VOL.3

 年齢は64歳と聞いていたが、それよりもかなり老けて見えた。

 確かに写真で見た通り色は白く、スリムな体形ではあったが、髪はシルバーというより殆ど真っ白で、肩の辺りまで伸びている。

 細面の顔は皺が深く、心持ちまなじりが垂れた目は瞳がよどんでいて、まるで安物の人形のそれのように生気が感じられない。

 紺色のトレーナーのような上着に、下は茶色の縞の入ったゆったりしたズボンを履いている。

 介護士が二度ばかり呼びかけたが、彼女はまっすぐ前を見たまま、全く反応を示そうとしなかった。

 三度目に呼びかけた時、ゆっくりと首を動かしてこちらを見た。

 俺の顔が視界に入ったその時、

『あっ』とかすれたような声を上げ、

『あ、あなた・・・・戻って来てくれたの?あなた・・・・』ベッド柵に手をかけ、ばね仕掛けの人形のように立ち上がりかけると、俺に向かって手を伸ばした。

『百合子さん、落ち着いて、この方はご主人じゃありませんよ。』介護士が優しくたしなめるように呼び掛けた。

『え・・・・じゃあ、誰?もしかして誠?誠なの?もう何度も謝ったでしょう?まだ足りないの?どうしたら母さんを許してくれるの?』

 彼女はそのまま、またベッドに腰かけると、両手で顔を覆い、大声で泣きだした。


『さあ、行きましょう』

 隣に立っていた施設長氏が俺をうながす。

 彼女の状態ははっきりわかった。これじゃ話は聞けそうにもない。


 俺は『面会室』という部屋に通され、施設長氏と向かい合わせに座った。

『アルツハイマー型認知症なんです。発症されたのは六年ほど前だったそうです。』

 氏は『絶対に外には漏らさないでください』と何度も念を押してから話し始めた。

 田沼百合子が入所したのは、今から一年ほど前のことで、ケアマネージャーと夫に付き添われてきたのだという。

 夫とは勿論田沼伸介氏のことで、あまりの年齢差に、最初誰もが母子ではないかと勘違いしたほどだったという。


 田沼伸介は、

『妻が認知症を発症した。息子はまだ小学生である。息子の面倒と、妻の介護を同時にするのは難しくなってきたから、入所をお願いしたい』と、頼み込んできたという。


 幸い施設には空きがあったので、入所が可能になった。

 しかしどうしたものか、夫は金だけは振り込んでくるものの、それ以来一度も顔を見せていないという。

『質問があるんですが』俺が言うと、施設長氏は、

『何です?』と鬱陶しそうな声を出した。

『さっき百合子さんは”あなた”と、私を呼びましたが、それは夫の田沼伸介氏の事だとして・・・・その後に出た”誠”っていうのは誰の事なんです?彼女の息子さんの名前は“直人”と言うんですが?』

 仕方ない、と言う感じで施設長氏は『絶対に他言はしないように』と、また念を押して話し始めた。

 

 彼の語るところによれば、百合子は一度離婚をしているのだという。

 彼女は以前都内にある某大手ショッピングモールの食料品売り場で売り場主任をしていた。

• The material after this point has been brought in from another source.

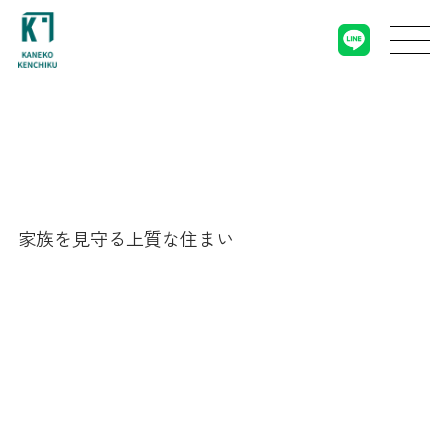
家族を見守る上質な住まい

 当時年齢は53歳、4歳年上の夫との間に成人して独立した息子が一人いたそうだ。

(その息子の名が”誠”だという)

 

 その店で、アルバイトとして入って来た現在の夫、田沼伸介と知り合ったという。

 そして・・・・つまりは不倫関係に陥り、それが職場にも、そして前夫にも露見して家庭は崩壊、職場も辞めざるを得なくなった。

 

 それから半年後、田沼伸介は大学を卒業、学生時代の先輩が経営していた貿易会社に就職したのをきっかけに再婚をしたそうだ。

 当時もう既に彼女の胎内には伸介の子が宿っていた。

 それが今施設に預けられている直人だと言う訳だ。


『私が知っているのはこれくらいでしてね。こちらとしても困っているわけです。配偶者である田沼氏と連絡が取れなくなってしまったもんですから』

 施設長氏はほとほと持て余した感じで、また苦い顔をして見せた。